**Selected text**
==================================================
Marius Hobbhahn comments on The limits of AI safety via debate

Marius Hobbhahn 12 May 2022 11:45 UTC
8 points
Thanks for your detailed comment. Let me ask some clarifications. I will update the post afterward.

Assumption 1:

I understand where you are going but the underlying path in the tree might still be very long, right? The not-Fortnite-debater might argue that you couldn’t have played Fortnite because electricity doesn’t exist. Then the Fortnite-debater has to argue that it does exist, right?

Furthermore, I don’t see why it should just be one path in the tree. Some arguments have multiple necessary conditions/burdens. Why do I not have to prove all of them? Otherwise, the opponent in the debate can always answer with “OK assume everything you said is true, what about the other burden?”.

I’ll update this section once I understand your criticism better.

Assumption II:

Ok, let’s say that we are able to understand it after a billion years of looking at it. Or maybe we understand it after the heat death of the universe. Does that really change anything? Perhaps I should reframe it as “understanding the concept in principle (in a relevant sense)” or something like that.

I think the more compelling analogy to me is “could you teach your dog quantum physics” given lots of time and resources. I’m not sure the dog is able to understand. What do you think?

Assumptions III and IV:

These are practical problems of debate. I mostly wanted to point out that they could happen to the people running experiments with debate. I think they could also happen in a company, e.g. when the AI says things that are in the interest of the specific verifier but not their manager. I think this point can be summarized as “as long as humans are the verifiers, human flaws can be breaking points of AI safety via debate”
I’ll rephrase them to emphasize this more.
Framing: what is AI safety used for
I think your framing of AI safety as a tool for AI safety researchers reduces some of the problems I described and I will rewrite the relevant passages. However, while the interests of the AI company might be less complex, they are not necessarily straightforward, e.g. when leadership has different ideals than the safety team and would thus verify different players in the final node.

Assumption V:
I agree with you that in a perfect setting this could not happen. However, in real life with debates on TV or even with well-intentioned scientists who have held wrong beliefs for a long time even though they were sometimes confronted with the truth and an explanation for it, we see this often. I think it’s more of a question of how much we trust the verifier to make the right call given a good explanation than a fundamental disagreement of the method.

Assumption VI:
The example is not optimal. I see that now and will change it. However, the underlying argument still seems true to me. The incentive of the AI is to get the human to declare it as the winner, right? Therefore, it will use all its tools to make it win. If it has superhuman intelligence and a very accurate model of the verifier(s) it will say things that make the humans give it the win. If part of that strategy is to be deceptive, why wouldn’t it use that? I think this is very important and I currently don’t understand your reasoning. Let me know if you think I’m missing something.
==================================================
(Data records)
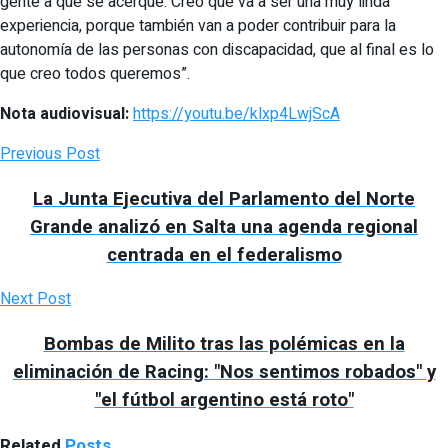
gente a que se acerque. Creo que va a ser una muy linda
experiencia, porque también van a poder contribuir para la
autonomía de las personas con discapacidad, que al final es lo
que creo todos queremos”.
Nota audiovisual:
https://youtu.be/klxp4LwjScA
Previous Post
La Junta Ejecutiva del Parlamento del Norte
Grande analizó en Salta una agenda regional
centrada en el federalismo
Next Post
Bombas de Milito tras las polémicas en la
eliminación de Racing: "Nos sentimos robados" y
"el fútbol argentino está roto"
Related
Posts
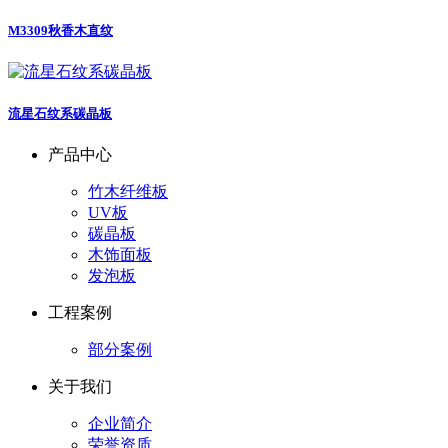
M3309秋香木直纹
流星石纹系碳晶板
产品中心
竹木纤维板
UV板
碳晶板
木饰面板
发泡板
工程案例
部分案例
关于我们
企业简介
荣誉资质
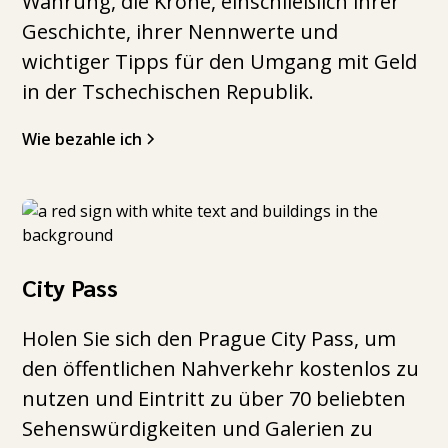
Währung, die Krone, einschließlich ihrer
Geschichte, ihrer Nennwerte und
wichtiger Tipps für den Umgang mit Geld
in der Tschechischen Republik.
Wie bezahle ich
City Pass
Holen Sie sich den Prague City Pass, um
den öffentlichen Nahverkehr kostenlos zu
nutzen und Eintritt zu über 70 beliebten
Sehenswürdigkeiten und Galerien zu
==================================================
**Set of tasks**
**a.** Under Assumption II of the comment on AI safety via debate, what analogy does the author call more compelling?
**b.** Print the passage of the comment on AI safety via debate from "Ok, let’s say" to "something like that.".
The rows were drawn from a separate source.

**Per-task answers**
**a.** Whether you could teach your dog quantum physics, given lots of time and resources.

**b.**
Ok, let’s say that we are able to understand it after a billion years of looking at it. Or maybe we understand it after the heat death of the universe. Does that really change anything? Perhaps I should reframe it as “understanding the concept in principle (in a relevant sense)” or something like that.